Now, with reported resignations from board chair Nan Whitmore and Kathryn Snyder as a lawsuit remains pending, I’ll just say it plainly: good.
Not because I take joy in any theatre being dragged through public conflict. I don’t. Community theatres are fragile enough without boardroom chaos, legal battles, and the kind of internal drama that makes people wonder whether they should donate, volunteer, audition, or even buy a ticket. But sometimes, accountability has to arrive before healing can begin.
This entire mess has centered around the abrupt removal of longtime executive director Steve Tucker, whose leadership, by all accounts, meant a great deal to the theatre and the Jackson community. His departure did not go smoothly. It landed like a rupture. People were angry. Volunteers spoke out. Supporters questioned what happened. And eventually, nearly 60 members were involved in a lawsuit seeking to remove board leadership.
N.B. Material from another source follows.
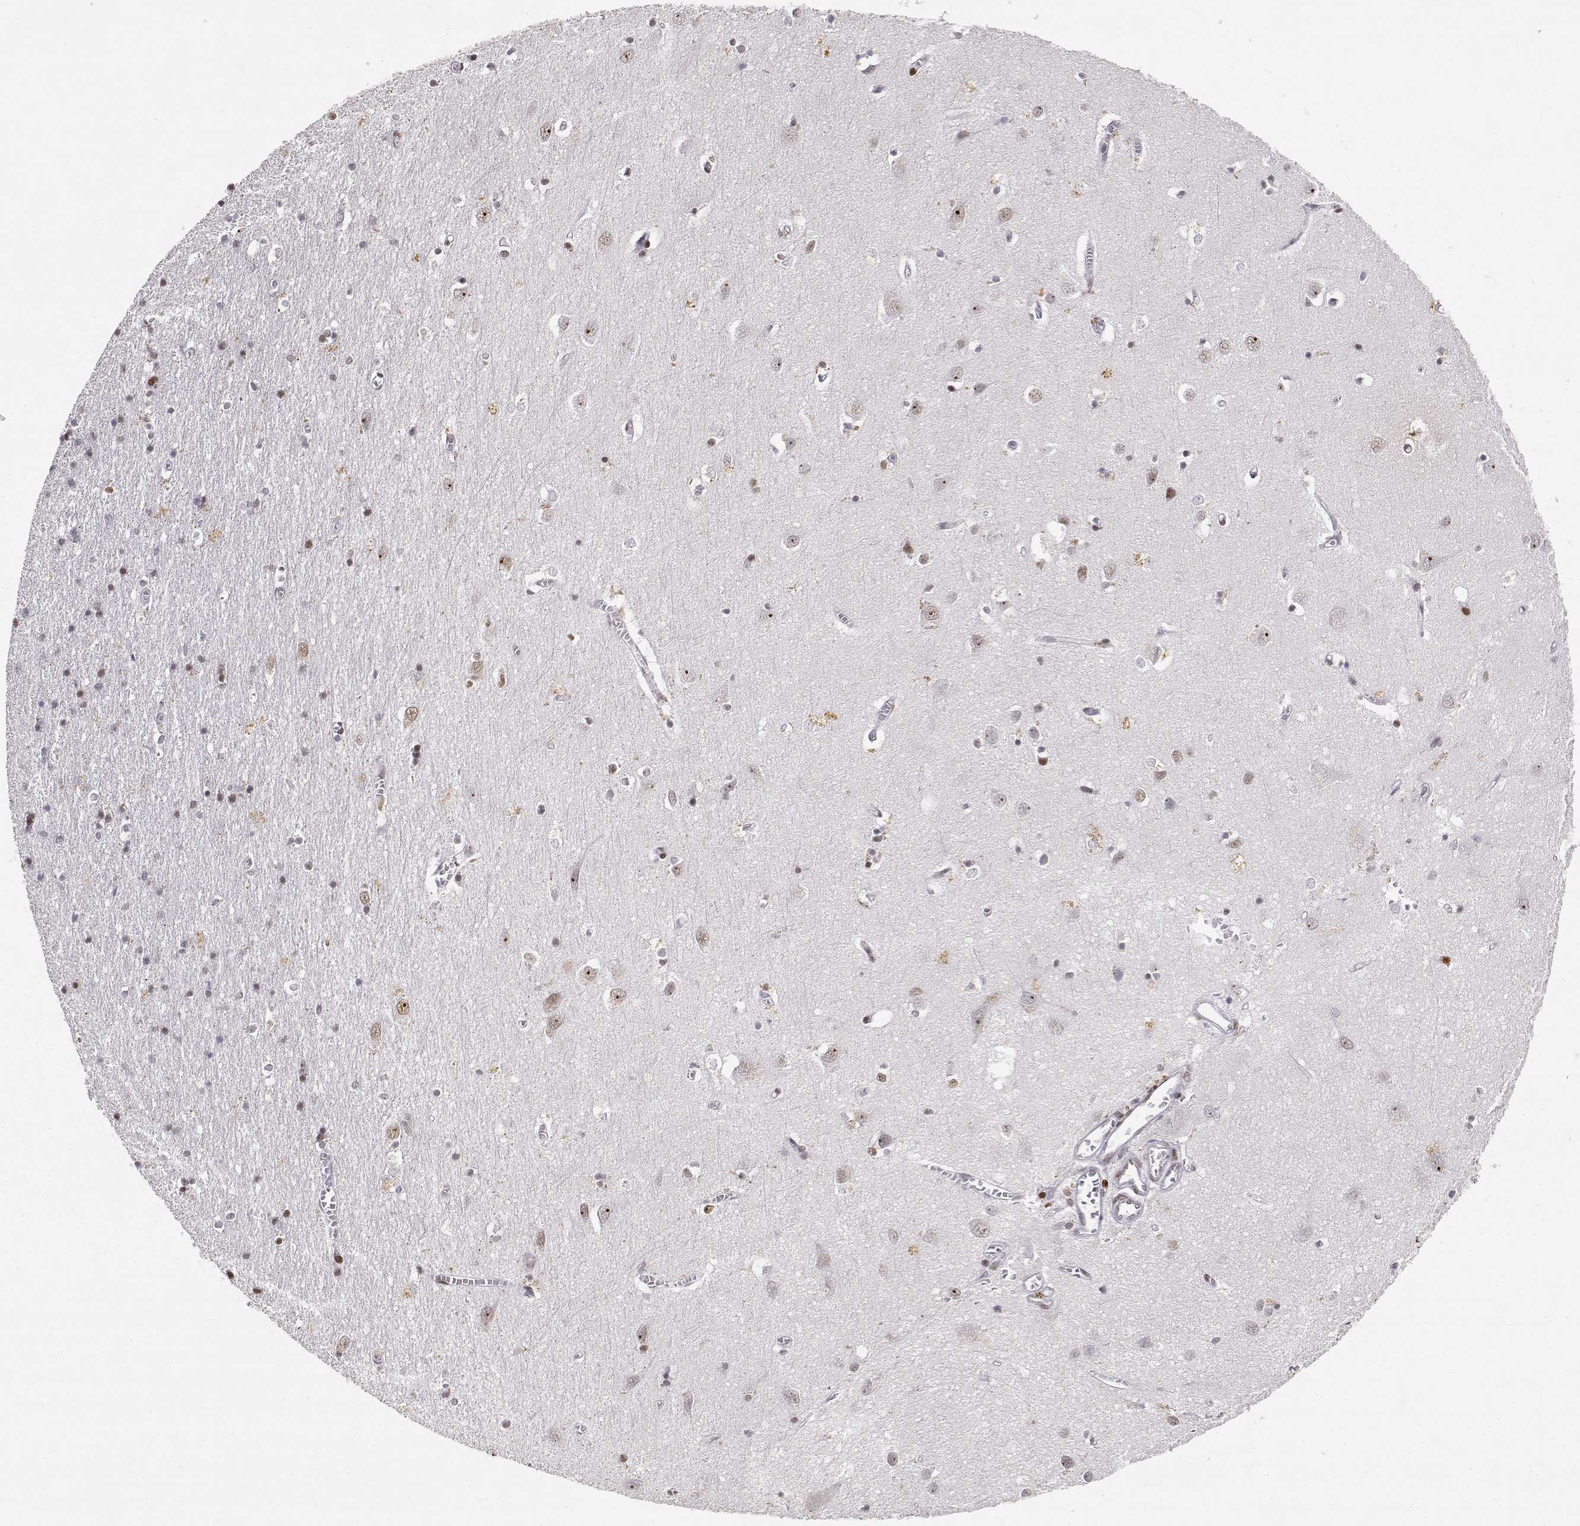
{"staining": {"intensity": "negative", "quantity": "none", "location": "none"}, "tissue": "cerebral cortex", "cell_type": "Endothelial cells", "image_type": "normal", "snomed": [{"axis": "morphology", "description": "Normal tissue, NOS"}, {"axis": "topography", "description": "Cerebral cortex"}], "caption": "Unremarkable cerebral cortex was stained to show a protein in brown. There is no significant staining in endothelial cells. (Brightfield microscopy of DAB immunohistochemistry at high magnification).", "gene": "RSF1", "patient": {"sex": "male", "age": 70}}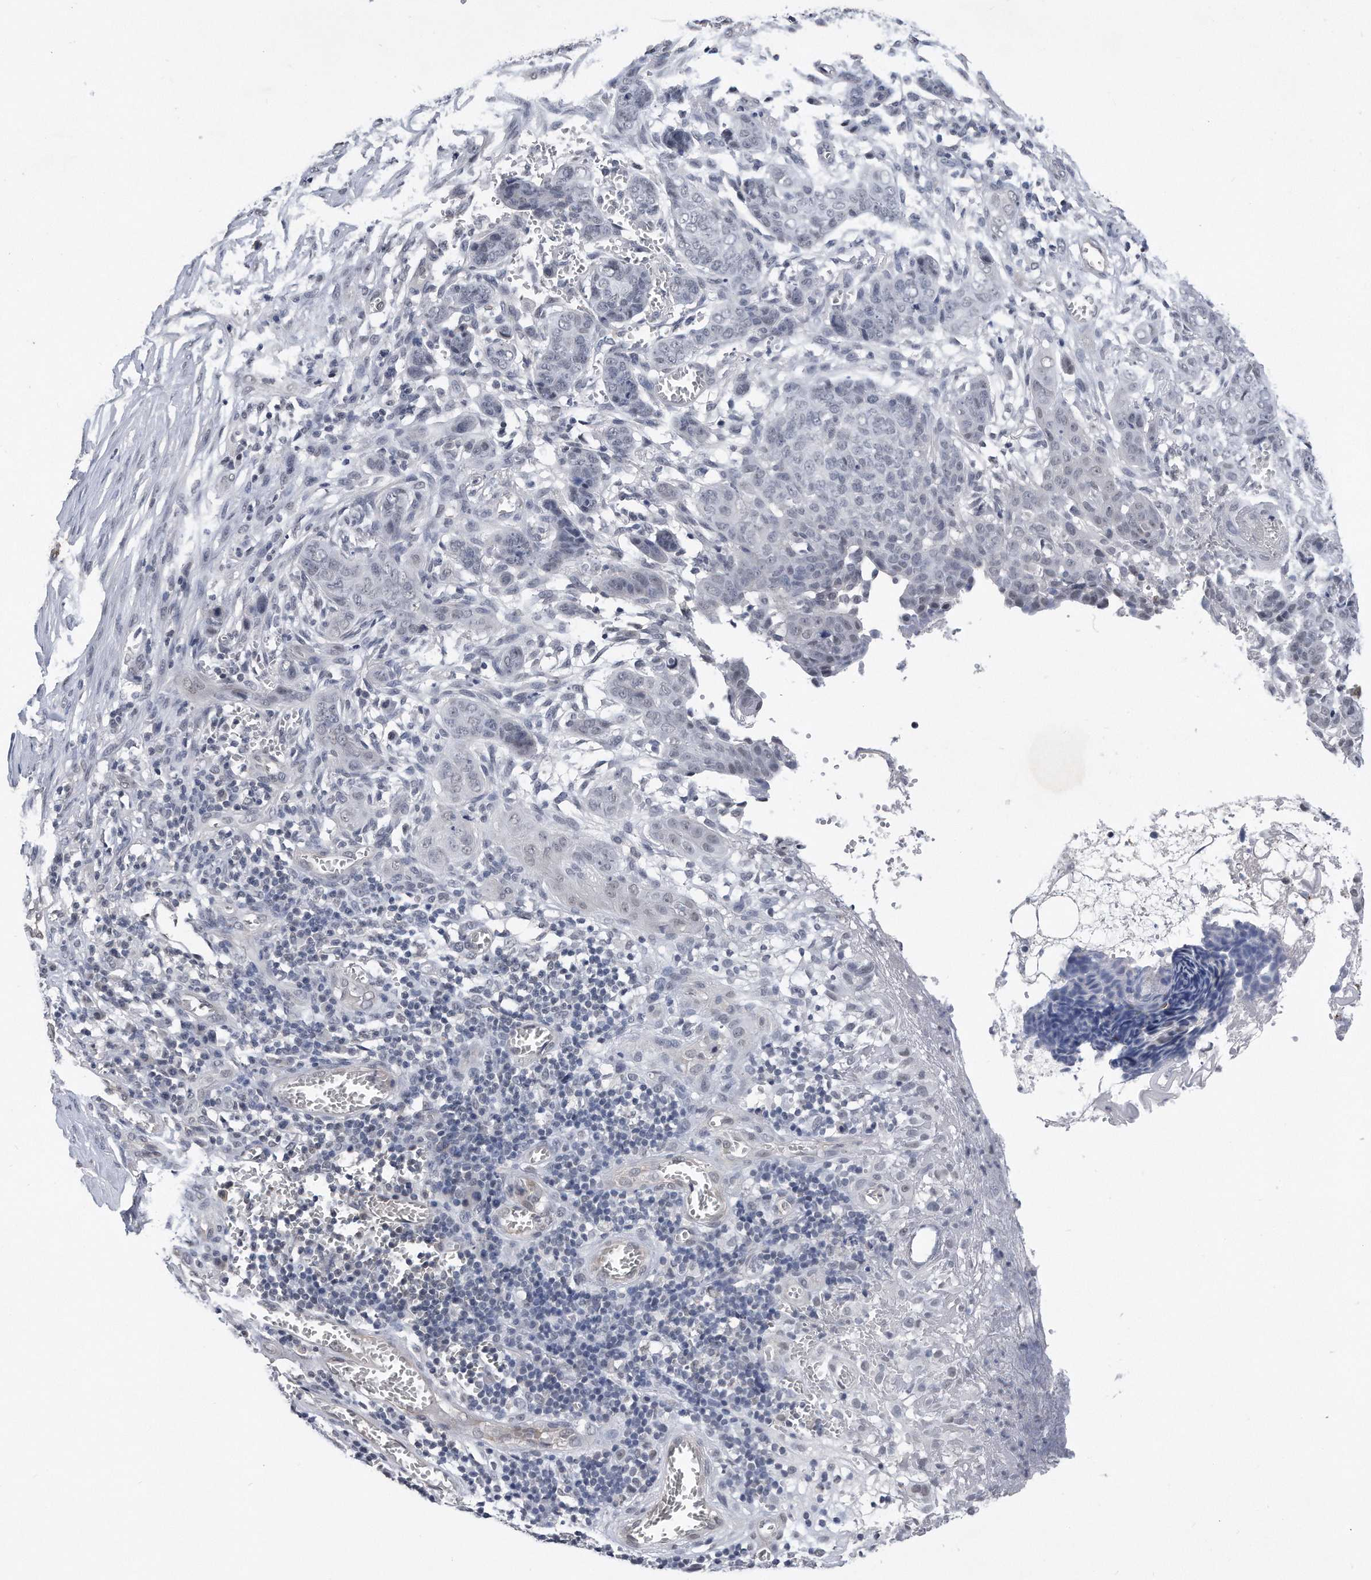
{"staining": {"intensity": "negative", "quantity": "none", "location": "none"}, "tissue": "skin cancer", "cell_type": "Tumor cells", "image_type": "cancer", "snomed": [{"axis": "morphology", "description": "Basal cell carcinoma"}, {"axis": "topography", "description": "Skin"}], "caption": "DAB immunohistochemical staining of skin cancer (basal cell carcinoma) displays no significant positivity in tumor cells.", "gene": "TP53INP1", "patient": {"sex": "female", "age": 64}}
That does not happen because of a small misunderstanding. That happens when trust has been broken so badly that people feel they have no other option.
And this is where theatre boards everywhere should pay attention. A nonprofit theatre is not a private kingdom. It is not a vanity project for whoever happens to hold the gavel at the moment. It belongs, in every meaningful sense, to the community that keeps it alive. The donors. The staff. The artists. The patrons who keep coming back because they believe the building matters.
When leadership forgets that, things fall apart fast.
The sad part is that none of this needed to get this ugly. Strong leadership could have communicated clearly. Instead, the situation escalated into exactly the kind of public institutional crisis that damages a theatre’s reputation far beyond one personnel decision. So yes, these resignations feel like a necessary step.
The Michigan Theatre still has work to do. Trust has to be rebuilt. The Jackson community deserves transparency. The next leaders need to understand that stewardship requires humility, not just authority.
But for the first time in a while, this feels like movement in the right direction.